Notre proposition joue avec les clichés de l’idéal pastoral, tout en incluant l’actualisation du mythe Marlboro. Tout en se référant en permanence à sa tradition et à son « idéal pastoral », l’Amérique a voulu inventer un cadre de vie qui ne relèverait pas uniquement des seules exigences de la corporate society, société capitaliste entièrement façonnée par les seuls intérêts de l’entreprise. L’ironie de cette réconciliation entre la complexité de la ville et la simplicité d’un mode de vie proche de la nature à Détroit tient dans le fait que l’échec de la corporate society a facilité l’avènement de cette réconciliation. Elle n’a pourtant de réconciliation que le nom, l’artificialité est constitutive de cette dernière étape, elle est contenue dans son nom: le lotissement de Ranches. Le cheval blanc de Buffalo Bill est remplacé par le pick-up noir Chevrolet de GM, leur désir de liberté est le même, nous offrons à notre nouvelle génération Marlboro une ère de jeu dans lequel son 4x4 trouve toute sa place: nous fixons la règle que chaque ranch doit laisser la largeur de la parcelle voisine libre: ce chemin en terre sert d’infrastructure secondaire pour accéder à sa propriété.

Le ranch est l’idéal défendu par Catherine Beecher, représentante du féminisme domestique après la guerre civile, qui identifia la famille, sous la responsabilité de la femme, à la maison entourée d’un jardin. La famille est devenue en même temps une entité sociale et spatiale. Isolée de la ville et de ses maux, elle est perçue comme le cadre par excellence du développement et de l’épanouissement de l’enfant et de l’adulte . Nous cherchons à renverser ce mythe. L’économie est dans la banlieue, isolons nous d’elle pour redéfinir le cadre d’épanouissement dans la ville abandonnée. La nature est devenue un outil pour maintenir et préserver le statu-quo d’une municipalité ou d’un quartier de banlieue.

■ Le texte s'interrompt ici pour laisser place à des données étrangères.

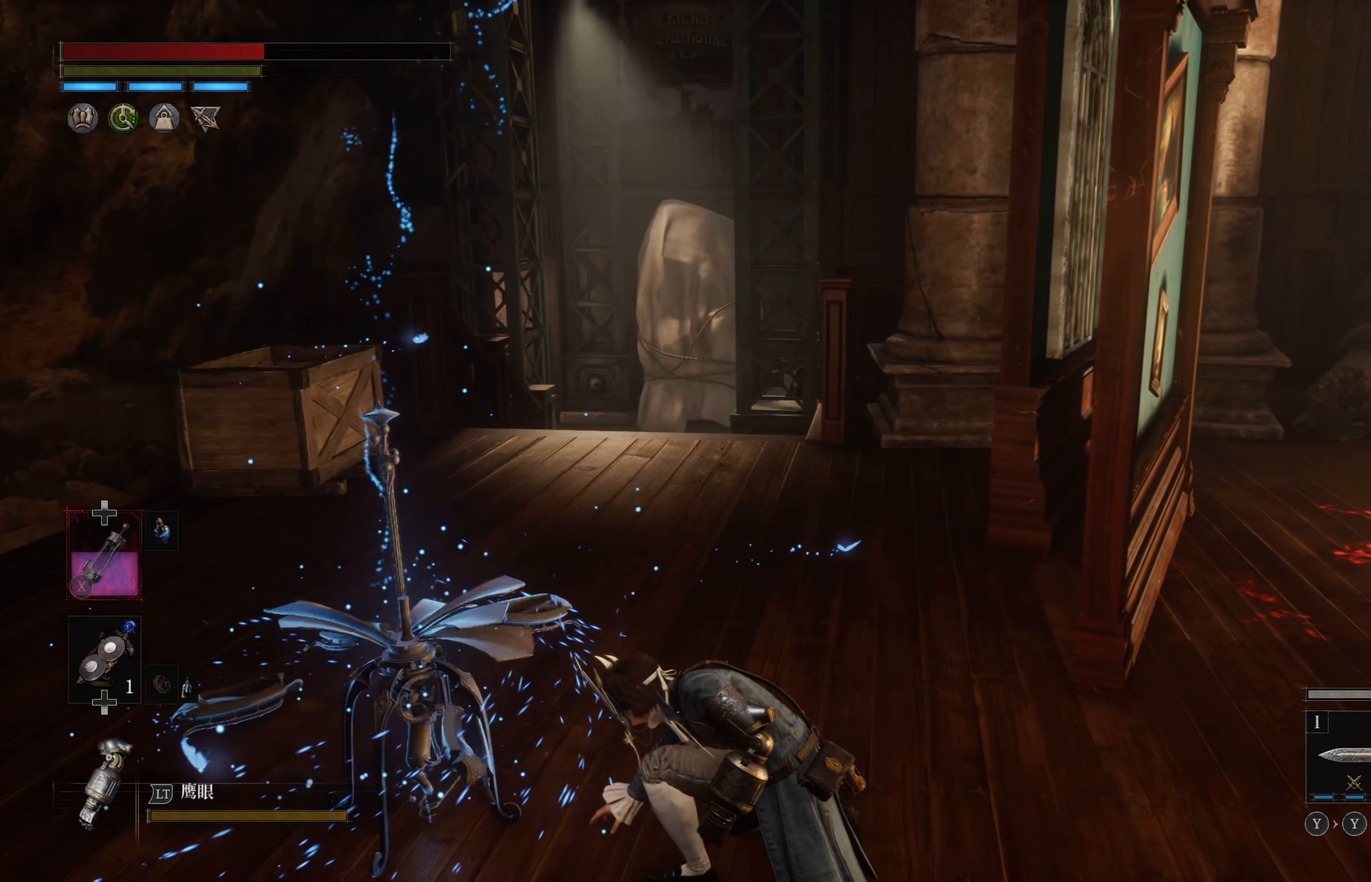
{"dt_ms": 500, "buttons": [], "left_stick": "center", "right_stick": "up", "events": [[483, "right_stick", "up"]]}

Ce processus identifié par les chercheurs comme une volonté de reléguer les populations des centres villes est désigné par le sigle NIMBY qui signifie not in my backyard. Ils entraînent une dévalorisation du foncier qui permet aux plus pauvres d’accéder à l’idéal des plus riches. Notre Ranch Estate, en jouant avec ses symboles, devient synonyme de l’identité américaine, soit d’une nation rurale qui a accepté de devenir urbaine – tout en ne se destituant pas de sa tradition – et qui a cherché à concilier le meilleur des deux mondes.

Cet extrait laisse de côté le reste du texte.